Growing up on a farm with a woodlot, Dave spent as much time in the woods as possible. This appreciation of the forest helped led him to a bachelor’s degree in forestry and a master’s degree in forest entomology, or the study of forest insects. It was while he was working as a forest entomologist for the Wisconsin DNR in Fitchburg that he was made aware of the effort to start a woodland owner organization. He thought it was “the best idea since power chainsaws” and joined as a charter member when WWOA formed in 1979.
From the beginning Dave has been involved with WWOA. Early on he was a member of the Education Committee with the likes of Joe Tuss, Bill Seybold, Jeff Martin, and Betty Hauge. After Bill’s death he co-wrote an article in Woodland Management (currently Wisconsin Woodlands). Additionally, he was the first chapter chair of the Blackhawk Chapter.
His current favorite chapter activity is Blackhawk’s Tap’N Woods nights. Members visit local pubs or wineries for a night of food, conversation, and advice. These nights are also the epitome of Dave’s advice to new members: enjoy the company of other WWOA members and learn about managing your woodland.
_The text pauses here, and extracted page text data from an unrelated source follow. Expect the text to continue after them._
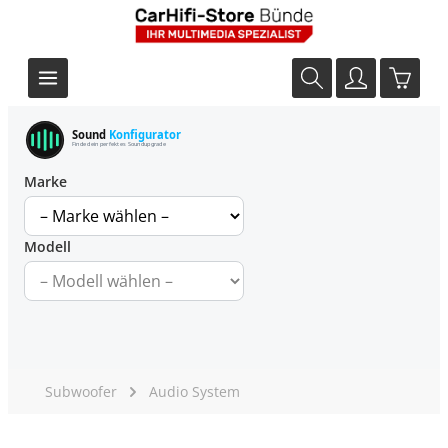
Sound
Konfigurator
Finde dein perfektes Soundupgrade
Marke
Modell
Subwoofer
Audio System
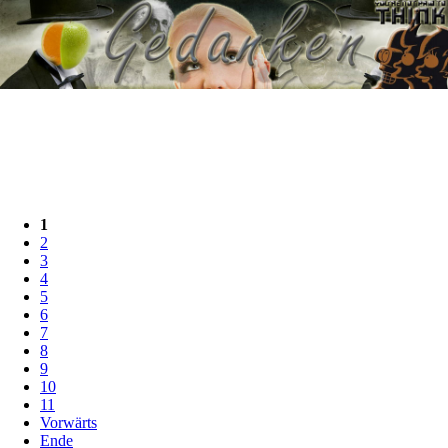
1
2
3
4
5
6
7
8
9
10
11
Vorwärts
Ende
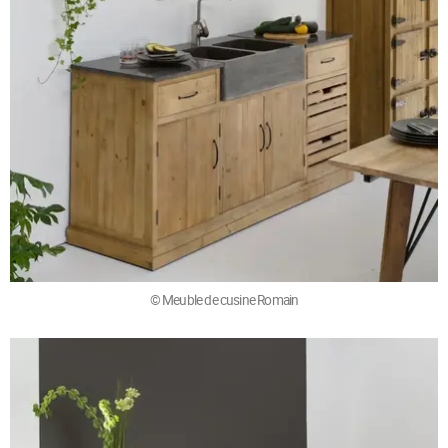
© Meuble de cusine Romain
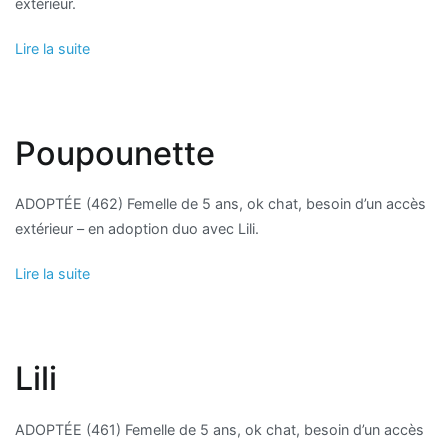
extérieur.
Lire la suite
Poupounette
ADOPTÉE (462) Femelle de 5 ans, ok chat, besoin d’un accès
extérieur – en adoption duo avec Lili.
Lire la suite
Lili
ADOPTÉE (461) Femelle de 5 ans, ok chat, besoin d’un accès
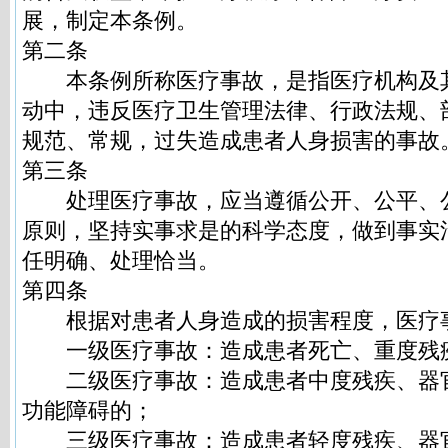
展，制定本条例。
第二条
本条例所称医疗事故，是指医疗机构及
动中，违反医疗卫生管理法律、行政法规、
规范、常规，过失造成患者人身损害的事故
第三条
处理医疗事故，应当遵循公开、公平、
原则，坚持实事求是的科学态度，做到事实
任明确、处理恰当。
第四条
根据对患者人身造成的损害程度，医疗
一级医疗事故：造成患者死亡、重度残
二级医疗事故：造成患者中度残疾、器
功能障碍的；
三级医疗事故：造成患者轻度残疾、器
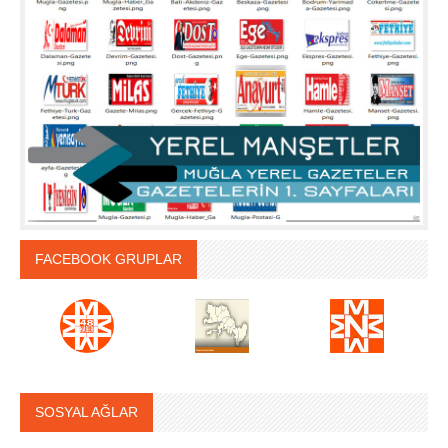
FACEBOOK GRUPLAR
SOSYAL AĞLAR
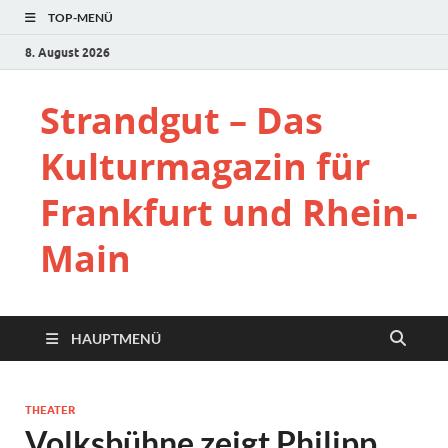
TOP-MENÜ
8. August 2026
Strandgut – Das
Kulturmagazin für
Frankfurt und Rhein-
Main
HAUPTMENÜ
THEATER
Volksbühne zeigt Philipp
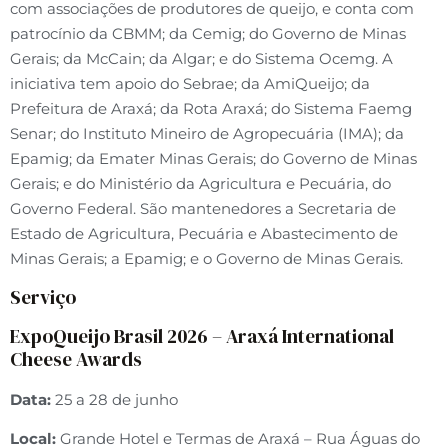
com associações de produtores de queijo, e conta com
patrocínio da CBMM; da Cemig; do Governo de Minas
Gerais; da McCain; da Algar; e do Sistema Ocemg. A
iniciativa tem apoio do Sebrae; da AmiQueijo; da
Prefeitura de Araxá; da Rota Araxá; do Sistema Faemg
Senar; do Instituto Mineiro de Agropecuária (IMA); da
Epamig; da Emater Minas Gerais; do Governo de Minas
Gerais; e do Ministério da Agricultura e Pecuária, do
Governo Federal. São mantenedores a Secretaria de
Estado de Agricultura, Pecuária e Abastecimento de
Minas Gerais; a Epamig; e o Governo de Minas Gerais.
Serviço
ExpoQueijo Brasil 2026 – Araxá International
Cheese Awards
Data:
25 a 28 de junho
Local:
Grande Hotel e Termas de Araxá – Rua Águas do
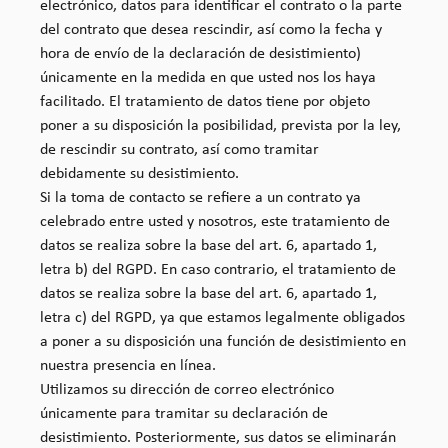
electrónico, datos para identificar el contrato o la parte
del contrato que desea rescindir, así como la fecha y
hora de envío de la declaración de desistimiento)
únicamente en la medida en que usted nos los haya
facilitado. El tratamiento de datos tiene por objeto
poner a su disposición la posibilidad, prevista por la ley,
de rescindir su contrato, así como tramitar
debidamente su desistimiento.
Si la toma de contacto se refiere a un contrato ya
celebrado entre usted y nosotros, este tratamiento de
datos se realiza sobre la base del art. 6, apartado 1,
letra b) del RGPD. En caso contrario, el tratamiento de
datos se realiza sobre la base del art. 6, apartado 1,
letra c) del RGPD, ya que estamos legalmente obligados
a poner a su disposición una función de desistimiento en
nuestra presencia en línea.
Utilizamos su dirección de correo electrónico
únicamente para tramitar su declaración de
desistimiento. Posteriormente, sus datos se eliminarán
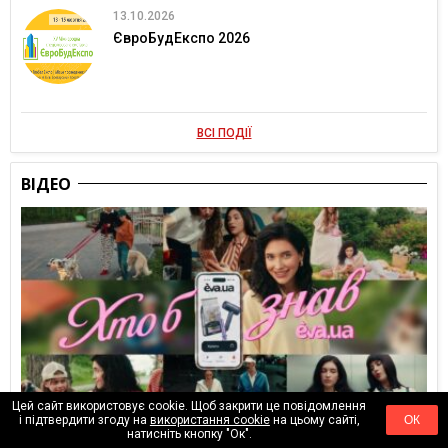
13.10.2026
ЄвроБудЕкспо 2026
ВСІ ПОДІЇ
ВІДЕО
Цей сайт використовує cookie. Щоб закрити це повідомлення
і підтвердити згоду на
використання cookie
на цьому сайті,
ОК
натисніть кнопку "Ок".
Вчора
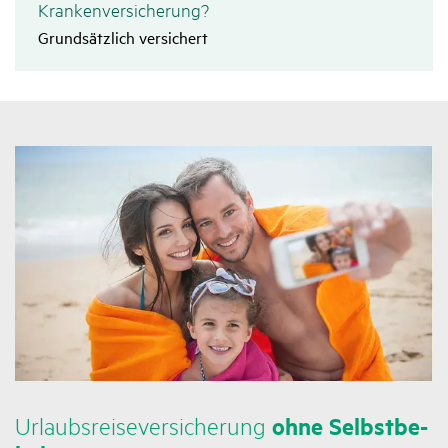
Krankenversicherung?
Grundsätzlich versichert
Urlaubs­rei­se­ver­si­che­rung
ohne Selbst­be­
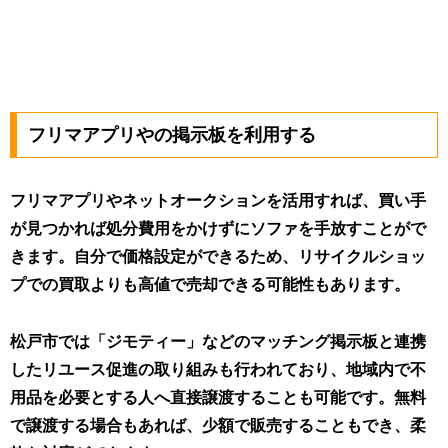
フリマアプリやの掲示板を利用する
フリマアプリやネットオークションを活用すれば、買い手
が見つかれば処分費用をかけずにソファを手放すことがで
きます。自分で価格設定ができるため、リサイクルショッ
プでの買取よりも高値で売却できる可能性もあります。
松戸市では「ジモティー」などのマッチング掲示板と連携
したリユース促進の取り組みも行われており、地域内で不
用品を必要とする人へ直接譲渡することも可能です。無料
で譲渡する場合もあれば、少額で販売することもでき、柔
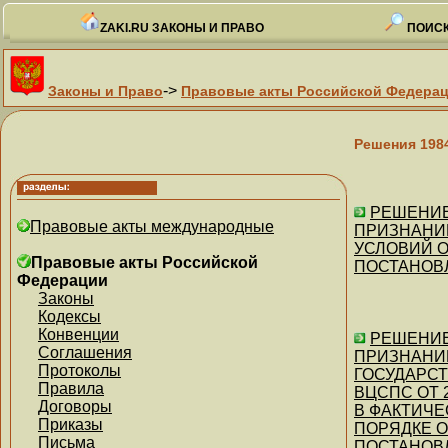
ZAKI.RU ЗАКОНЫ И ПРАВО
ПОИСК
->
Законы и Право
Правовые акты Российской Федера
Решения 198
РЕШЕНИЕ 
Правовые акты международные
ПРИЗНАНИИ
УСЛОВИЙ 
Правовые акты Российской
ПОСТАНОВЛ
Федерации
Законы
Кодексы
Конвенции
РЕШЕНИЕ 
Соглашения
ПРИЗНАНИ
Протоколы
ГОСУДАРС
Правила
ВЦСПС ОТ 2
Договоры
В ФАКТИЧЕ
Приказы
ПОРЯДКЕ 
Письма
ПОСТАНОВЛЕ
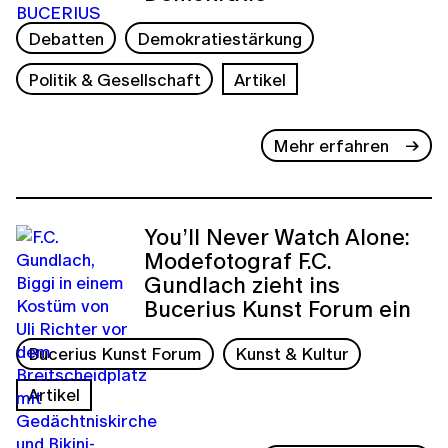
Debatten
Demokratiestärkung
Politik & Gesellschaft
Artikel
Mehr erfahren
You’ll Never Watch Alone:
Modefotograf F.C.
Gundlach zieht ins
Bucerius Kunst Forum ein
Bucerius Kunst Forum
Kunst & Kultur
Artikel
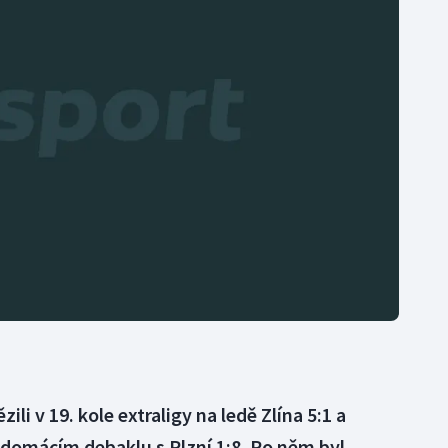
Moderní pětiboj
Triatlon
Motorsport
Veslování
Olympijské hry
Vodní slalom
Parasport
Volejbal
Plavání
Ostatní
Plážový volejbal
zili v 19. kole extraligy na ledě Zlína 5:1 a
m domácím debaklu s Plzní 1:8. Po něm byl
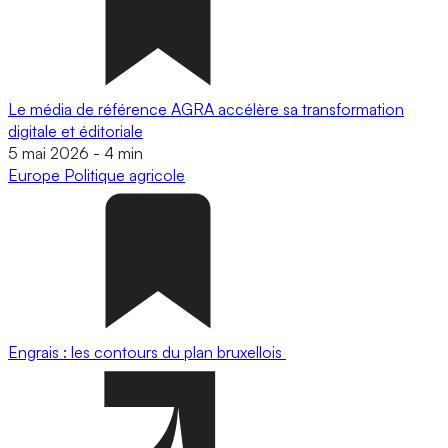
Le média de référence AGRA accélère sa transformation
digitale et éditoriale
5 mai 2026
-
4 min
Europe
Politique agricole
Engrais : les contours du plan bruxellois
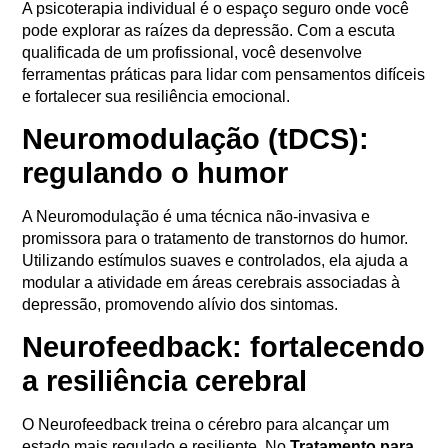
A psicoterapia individual é o espaço seguro onde você
pode explorar as raízes da depressão. Com a escuta
qualificada de um profissional, você desenvolve
ferramentas práticas para lidar com pensamentos difíceis
e fortalecer sua resiliência emocional
.
Neuromodulação (tDCS):
regulando o humor
A Neuromodulação é uma técnica não-invasiva e
promissora para o tratamento de transtornos do humor
.
Utilizando estímulos suaves e controlados, ela ajuda a
modular a atividade em áreas cerebrais associadas à
depressão, promovendo alívio dos sintomas
.
Neurofeedback: fortalecendo
a resiliência cerebral
O Neurofeedback treina o cérebro para alcançar um
estado mais regulado e resiliente. No
Tratamento para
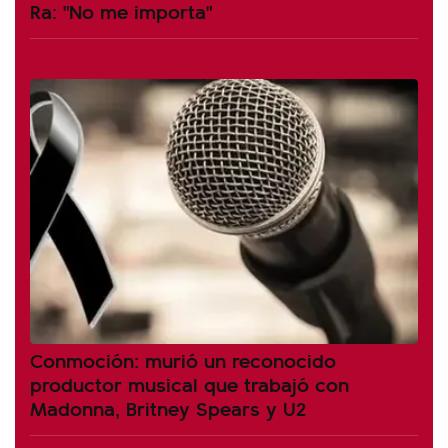
Ra: "No me importa"
Conmoción: murió un reconocido
productor musical que trabajó con
Madonna, Britney Spears y U2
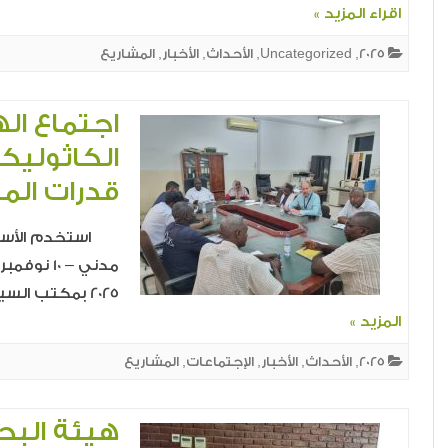
اقراء المزيد »
2025
,
Uncategorized
,
الأحداث
,
الأخبار
,
المشاريع
اجتماع ال
قدرات المز
استخدم الأسهم 
2025 بمكتب السيد المدير العام المكلّف للهيئة،…
المزيد »
2025
,
الأحداث
,
الأخبار
,
الإجتماعات
,
المشاريع
هيئة البح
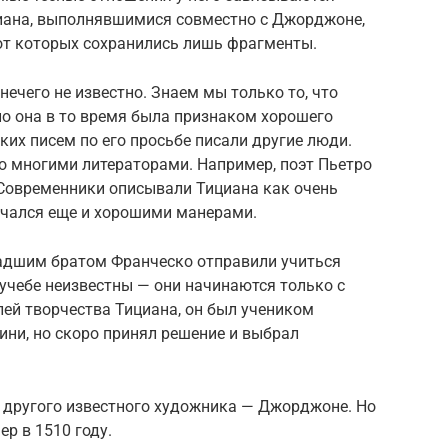
ана, выполнявшимися совместно с Джорджоне,
 от которых сохранились лишь фрагменты.
ечего не известно. Знаем мы только то, что
но она в то время была признаком хорошего
их писем по его просьбе писали другие люди.
о многими литераторами. Например, поэт Пьетро
Современники описывали Тициана как очень
ичался еще и хорошими манерами.
ладшим братом Франческо отправили учиться
учебе неизвестны — они начинаются только с
лей творчества Тициана, он был учеником
ини, но скоро принял решение и выбрал
 другого известного художника — Джорджоне. Но
р в 1510 году.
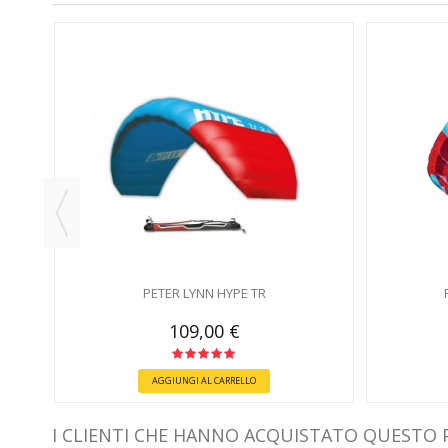
ZA
PETER LYNN HYPE TR
109,00 €
AGGIUNGI AL CARRELLO
I CLIENTI CHE HANNO ACQUISTATO QUESTO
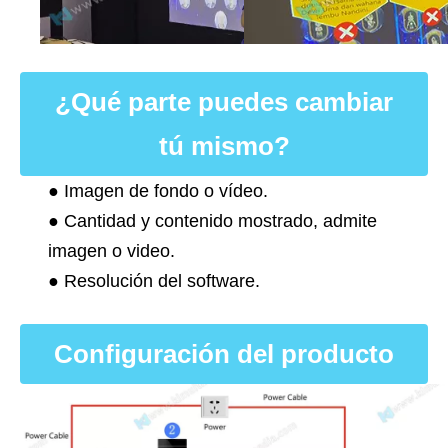
¿Qué parte puedes cambiar
tú mismo?
● Imagen de fondo o vídeo.
● Cantidad y contenido mostrado, admite
imagen o video.
● Resolución del software.
Configuración del producto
As a charter member, Dave has witnessed WWOA grow over the years. He’s glad to see WWOA accept change, but still maintain its values since forestry is a long-term endeavor, “WWOA must continue to be a strong leader for sound forestry practice. It is important to resist threats to sound forestry practices by those who are motivated by short-term interest.”
Through his involvement in WWOA Dave has learned a lot that is not in forestry textbooks, thanks to professionals and other woodland owners. Dave gives back to the organization because he feels a responsibility to help WWOA bring woodland owners together. It’s a place he feels he belongs.